Warum Radfahren in Indien ein Imageproblem hat und nicht alle Städte Kopenhagen werden müssen, erklärt der Stadtplaner Chris Kost im Interview.
Erleben wir eine globale Mobilitätswende?
Es verändert sich definitiv viel. Chennai hat eine Strategie für nicht-motorisierte Mobilität verabschiedet, vor fünf Jahren undenkbar. In Kapstadt oder Dar es Salaam wurden hervorragende Kombi-Systeme aus Bussen und Fuß- bzw. Fahrradwegen eingeführt. Das Umdenken hat begonnen. Gleichzeitig gibt es noch viel politischen Druck für den Bau autofreundlicher Infrastruktur.
Fahren Sie Rad in Chennai?
Ich fahre täglich mit dem Rad zur Arbeit. Die Stadt ist überschaubar, man kommt oft schneller voran als mit dem Auto. Nur hinter einem rauchenden Auspuff sollte man nicht zu stehen kommen.
Abgesehen von Ihnen sind es eher arme Menschen, die Rad fahren?
Genau. Wenn in Indien ein Anzugträger Rad fährt, denken die Leute, dass er verrückt ist oder gerade seinen Job verloren hat. Elektroräder haben es unter anderem deshalb schwer, sich durchzusetzen – weil sie aussehen wie normale Fahrräder!
Wie lässt sich das ändern?
Vor allem das Bild des Radfahrens muss verändert werden. Fahrradleihysteme, einfach wie modern, können helfen, das Radeln wieder cool zu machen. Auch Frauen haben so leichter Zugang.

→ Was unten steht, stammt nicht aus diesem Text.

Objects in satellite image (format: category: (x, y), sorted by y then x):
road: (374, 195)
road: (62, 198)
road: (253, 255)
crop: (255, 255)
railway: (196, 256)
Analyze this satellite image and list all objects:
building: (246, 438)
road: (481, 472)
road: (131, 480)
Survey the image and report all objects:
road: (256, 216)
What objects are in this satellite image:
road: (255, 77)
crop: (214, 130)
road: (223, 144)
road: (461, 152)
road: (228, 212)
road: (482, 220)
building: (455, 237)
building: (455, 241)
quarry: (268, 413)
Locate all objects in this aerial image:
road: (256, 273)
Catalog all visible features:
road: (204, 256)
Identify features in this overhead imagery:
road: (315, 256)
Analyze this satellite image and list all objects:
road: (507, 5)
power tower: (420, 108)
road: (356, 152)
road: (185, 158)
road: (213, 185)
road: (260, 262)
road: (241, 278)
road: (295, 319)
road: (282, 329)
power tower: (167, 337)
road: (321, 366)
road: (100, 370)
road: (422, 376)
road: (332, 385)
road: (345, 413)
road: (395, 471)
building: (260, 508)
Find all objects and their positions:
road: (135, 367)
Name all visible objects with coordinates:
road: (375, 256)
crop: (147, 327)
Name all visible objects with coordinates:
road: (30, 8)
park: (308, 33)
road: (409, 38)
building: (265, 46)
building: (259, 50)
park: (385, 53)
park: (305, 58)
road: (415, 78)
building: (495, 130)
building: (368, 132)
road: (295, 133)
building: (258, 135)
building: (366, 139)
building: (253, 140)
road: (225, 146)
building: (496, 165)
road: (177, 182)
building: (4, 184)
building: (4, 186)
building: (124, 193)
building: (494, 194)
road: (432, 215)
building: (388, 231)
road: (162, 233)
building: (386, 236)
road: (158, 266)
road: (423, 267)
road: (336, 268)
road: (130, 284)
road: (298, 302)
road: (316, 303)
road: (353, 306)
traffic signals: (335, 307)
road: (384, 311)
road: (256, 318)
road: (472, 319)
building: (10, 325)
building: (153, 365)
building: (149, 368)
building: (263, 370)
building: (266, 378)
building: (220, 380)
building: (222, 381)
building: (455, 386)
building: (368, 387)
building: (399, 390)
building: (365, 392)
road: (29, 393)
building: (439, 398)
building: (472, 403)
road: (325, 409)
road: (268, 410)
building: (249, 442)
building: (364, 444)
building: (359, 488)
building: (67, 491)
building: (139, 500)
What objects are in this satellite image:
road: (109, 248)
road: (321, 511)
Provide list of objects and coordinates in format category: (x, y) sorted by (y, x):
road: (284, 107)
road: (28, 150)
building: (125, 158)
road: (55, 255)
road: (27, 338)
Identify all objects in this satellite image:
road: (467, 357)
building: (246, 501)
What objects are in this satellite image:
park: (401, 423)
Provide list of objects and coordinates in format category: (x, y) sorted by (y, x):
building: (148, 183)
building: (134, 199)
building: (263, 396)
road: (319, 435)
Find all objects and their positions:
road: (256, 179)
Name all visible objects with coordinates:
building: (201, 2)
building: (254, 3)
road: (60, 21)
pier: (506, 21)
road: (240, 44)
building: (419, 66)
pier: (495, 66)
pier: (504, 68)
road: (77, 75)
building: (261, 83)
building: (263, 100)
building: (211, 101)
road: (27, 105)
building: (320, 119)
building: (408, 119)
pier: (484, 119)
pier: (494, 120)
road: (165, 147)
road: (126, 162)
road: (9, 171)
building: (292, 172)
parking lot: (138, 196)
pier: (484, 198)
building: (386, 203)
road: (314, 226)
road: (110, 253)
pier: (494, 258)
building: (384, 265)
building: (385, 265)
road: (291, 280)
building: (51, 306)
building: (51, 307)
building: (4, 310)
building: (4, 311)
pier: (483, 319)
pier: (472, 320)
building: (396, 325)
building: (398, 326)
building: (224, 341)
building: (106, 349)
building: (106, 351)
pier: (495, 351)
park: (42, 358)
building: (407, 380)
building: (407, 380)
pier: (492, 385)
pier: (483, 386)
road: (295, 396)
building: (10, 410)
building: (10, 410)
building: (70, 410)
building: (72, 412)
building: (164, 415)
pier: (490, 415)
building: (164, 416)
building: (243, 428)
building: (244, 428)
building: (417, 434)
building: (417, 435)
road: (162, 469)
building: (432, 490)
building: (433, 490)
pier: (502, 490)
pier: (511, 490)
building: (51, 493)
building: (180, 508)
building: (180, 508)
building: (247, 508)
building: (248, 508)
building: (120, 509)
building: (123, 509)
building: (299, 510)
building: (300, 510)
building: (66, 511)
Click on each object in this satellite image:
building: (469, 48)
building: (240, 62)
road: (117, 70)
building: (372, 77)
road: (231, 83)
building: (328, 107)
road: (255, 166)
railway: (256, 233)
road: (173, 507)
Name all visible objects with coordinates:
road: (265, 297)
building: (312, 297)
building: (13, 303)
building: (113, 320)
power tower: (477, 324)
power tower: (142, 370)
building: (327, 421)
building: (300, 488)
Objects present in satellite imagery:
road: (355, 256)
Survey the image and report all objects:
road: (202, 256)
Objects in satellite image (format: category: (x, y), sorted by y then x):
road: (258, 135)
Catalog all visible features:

Chris Kost arbeitet für das Institute for Transportation and Development Policy (ITDP), das sich weltweit für ökologisch nachhaltige und gerechte Mobilität einsetzt. Nach sieben Jahren in Indien wird er im Herbst im neu eröffneten Büro in Nairobi zu arbeiten beginnen.
Inwiefern lassen sich Modelle von einem auf den anderen Ort übertragen?
Natürlich sind die Umstände entscheidend. In Indien muss man andere Zugänge finden als dort, wo bereits eine Fahrradkultur existiert wie in Uganda. Das Wichtigste ist, dass sich die Leute sicher fühlen. Dafür braucht es eigene Fahrrad-Infrastruktur.
Oder Begegnungszonen?
Ein Kollege von mir sagt gerne: Begegnungszonen funktionieren, wenn sich nicht alle Verkehrsteilnehmer wie Idioten benehmen. In Indien ist das höchstens in kleinen Straßen umsetzbar. Hier existiert weder Rücksicht noch Vorrang. Sieht man andere Verkehrsteilnehmer, beschleunigt man statt abzubremsen.
Sollten alle Städte Kopenhagen werden?
(Lacht) Kopenhagen ist langweilig im Vergleich zu afrikanischen oder indischen Städten, wo die Straßen lebendig sind. Ein Modell wie New York ist interessanter. Hier wurde mit wenig Budget in kurzer Zeit das Straßenbild verändert. Einiges kam zu kurz, aber das Grundlegende haben sie richtig gemacht: den Raum von den Autos zurückzufordern. Das muss in vielen Städten passieren.